Work to complete: Reproduce every line of the data below without any changes. Leave out the pictures.

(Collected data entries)
==*==

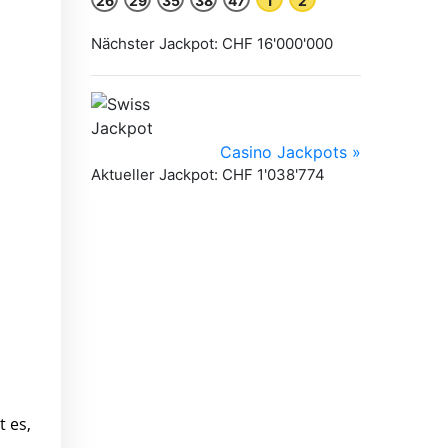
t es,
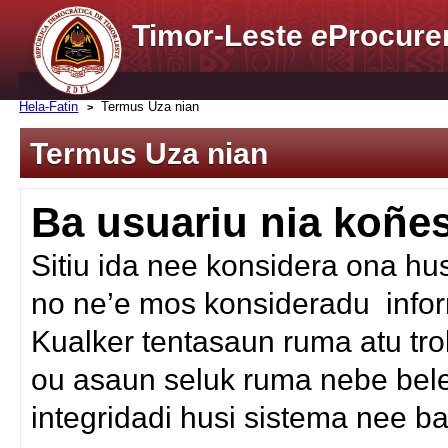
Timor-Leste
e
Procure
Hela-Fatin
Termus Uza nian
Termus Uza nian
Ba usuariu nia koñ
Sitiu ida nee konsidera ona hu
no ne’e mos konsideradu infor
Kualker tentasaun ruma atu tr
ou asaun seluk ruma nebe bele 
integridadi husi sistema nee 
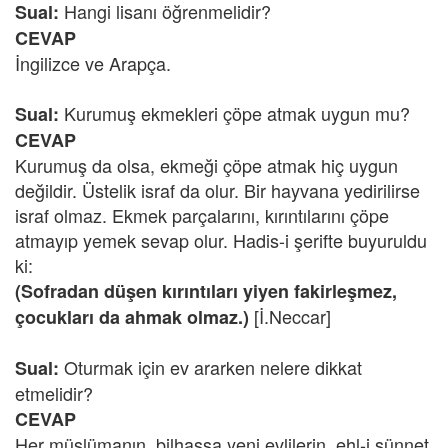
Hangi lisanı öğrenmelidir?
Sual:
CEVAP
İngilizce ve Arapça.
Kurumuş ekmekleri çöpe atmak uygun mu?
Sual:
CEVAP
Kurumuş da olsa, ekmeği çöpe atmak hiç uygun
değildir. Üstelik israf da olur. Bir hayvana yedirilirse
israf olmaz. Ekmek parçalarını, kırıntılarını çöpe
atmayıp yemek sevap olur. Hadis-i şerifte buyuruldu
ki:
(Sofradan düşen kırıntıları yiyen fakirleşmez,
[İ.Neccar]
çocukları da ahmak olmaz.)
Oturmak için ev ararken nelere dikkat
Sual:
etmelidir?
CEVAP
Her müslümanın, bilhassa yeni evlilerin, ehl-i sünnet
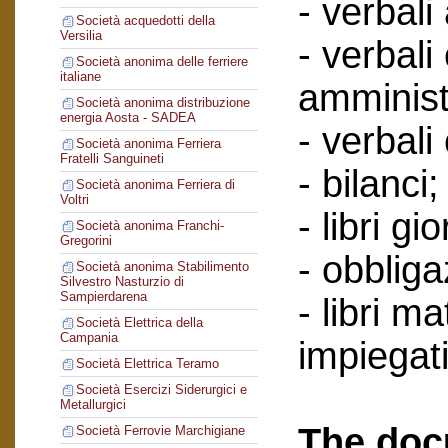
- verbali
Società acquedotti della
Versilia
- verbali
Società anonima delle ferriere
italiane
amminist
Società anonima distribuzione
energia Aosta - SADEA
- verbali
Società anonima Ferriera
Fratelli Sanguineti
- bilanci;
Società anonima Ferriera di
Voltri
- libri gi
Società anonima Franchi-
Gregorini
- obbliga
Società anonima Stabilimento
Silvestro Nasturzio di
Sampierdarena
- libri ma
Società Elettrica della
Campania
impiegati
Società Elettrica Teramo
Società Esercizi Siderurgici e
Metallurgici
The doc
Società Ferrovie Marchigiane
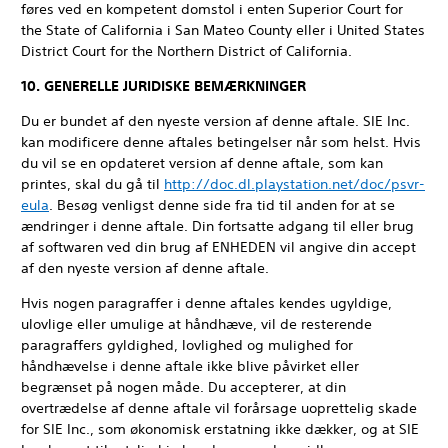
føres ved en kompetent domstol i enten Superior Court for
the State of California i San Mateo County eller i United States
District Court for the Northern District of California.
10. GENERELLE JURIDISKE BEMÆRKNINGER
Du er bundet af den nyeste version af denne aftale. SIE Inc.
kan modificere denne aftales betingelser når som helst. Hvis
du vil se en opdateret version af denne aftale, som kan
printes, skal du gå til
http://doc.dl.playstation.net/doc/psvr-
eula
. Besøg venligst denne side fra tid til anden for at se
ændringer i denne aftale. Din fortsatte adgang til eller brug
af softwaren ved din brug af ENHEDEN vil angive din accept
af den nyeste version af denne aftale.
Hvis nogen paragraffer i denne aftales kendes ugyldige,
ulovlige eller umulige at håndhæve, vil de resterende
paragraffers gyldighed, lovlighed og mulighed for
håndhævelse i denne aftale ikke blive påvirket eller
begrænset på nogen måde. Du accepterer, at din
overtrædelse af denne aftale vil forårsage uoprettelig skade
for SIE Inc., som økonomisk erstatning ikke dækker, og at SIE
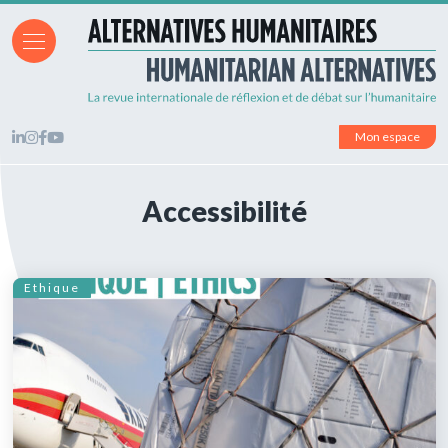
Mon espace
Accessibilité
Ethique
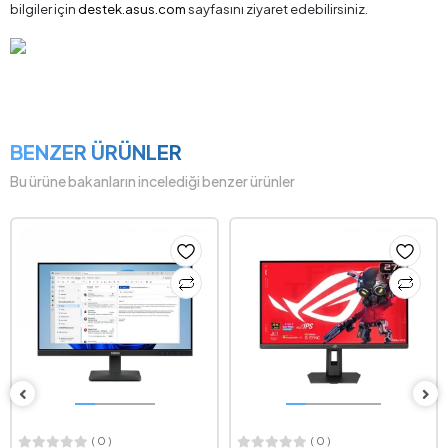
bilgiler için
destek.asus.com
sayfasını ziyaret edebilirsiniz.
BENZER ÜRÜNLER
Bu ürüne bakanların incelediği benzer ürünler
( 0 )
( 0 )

==*==

Task response:
t es,
Timor-Leste
e
Procure
Hela-Fatin
Termus Uza nian
Termus Uza nian
Ba usuariu nia koñ
Sitiu ida nee konsidera ona hu
no ne’e mos konsideradu infor
Kualker tentasaun ruma atu tr
ou asaun seluk ruma nebe bele 
integridadi husi sistema nee 
Hangi lisanı öğrenmelidir?
Sual:
CEVAP
İngilizce ve Arapça.
Kurumuş ekmekleri çöpe atmak uygun mu?
Sual:
CEVAP
Kurumuş da olsa, ekmeği çöpe atmak hiç uygun
değildir. Üstelik israf da olur. Bir hayvana yedirilirse
israf olmaz. Ekmek parçalarını, kırıntılarını çöpe
atmayıp yemek sevap olur. Hadis-i şerifte buyuruldu
ki:
(Sofradan düşen kırıntıları yiyen fakirleşmez,
[İ.Neccar]
çocukları da ahmak olmaz.)
Oturmak için ev ararken nelere dikkat
Sual:
etmelidir?
CEVAP
Her müslümanın, bilhassa yeni evlilerin, ehl-i sünnet
- verbali
Società acquedotti della
Versilia
- verbali
Società anonima delle ferriere
italiane
amminist
Società anonima distribuzione
energia Aosta - SADEA
- verbali
Società anonima Ferriera
Fratelli Sanguineti
- bilanci;
Società anonima Ferriera di
Voltri
- libri gi
Società anonima Franchi-
Gregorini
- obbliga
Società anonima Stabilimento
Silvestro Nasturzio di
Sampierdarena
- libri ma
Società Elettrica della
Campania
impiegati
Società Elettrica Teramo
Società Esercizi Siderurgici e
Metallurgici
The doc
Società Ferrovie Marchigiane
føres ved en kompetent domstol i enten Superior Court for
the State of California i San Mateo County eller i United States
District Court for the Northern District of California.
10. GENERELLE JURIDISKE BEMÆRKNINGER
Du er bundet af den nyeste version af denne aftale. SIE Inc.
kan modificere denne aftales betingelser når som helst. Hvis
du vil se en opdateret version af denne aftale, som kan
printes, skal du gå til
http://doc.dl.playstation.net/doc/psvr-
eula
. Besøg venligst denne side fra tid til anden for at se
ændringer i denne aftale. Din fortsatte adgang til eller brug
af softwaren ved din brug af ENHEDEN vil angive din accept
af den nyeste version af denne aftale.
Hvis nogen paragraffer i denne aftales kendes ugyldige,
ulovlige eller umulige at håndhæve, vil de resterende
paragraffers gyldighed, lovlighed og mulighed for
håndhævelse i denne aftale ikke blive påvirket eller
begrænset på nogen måde. Du accepterer, at din
overtrædelse af denne aftale vil forårsage uoprettelig skade
for SIE Inc., som økonomisk erstatning ikke dækker, og at SIE
Mon espace
Accessibilité
Ethique
bilgiler için
destek.asus.com
sayfasını ziyaret edebilirsiniz.
BENZER ÜRÜNLER
Bu ürüne bakanların incelediği benzer ürünler
( 0 )
( 0 )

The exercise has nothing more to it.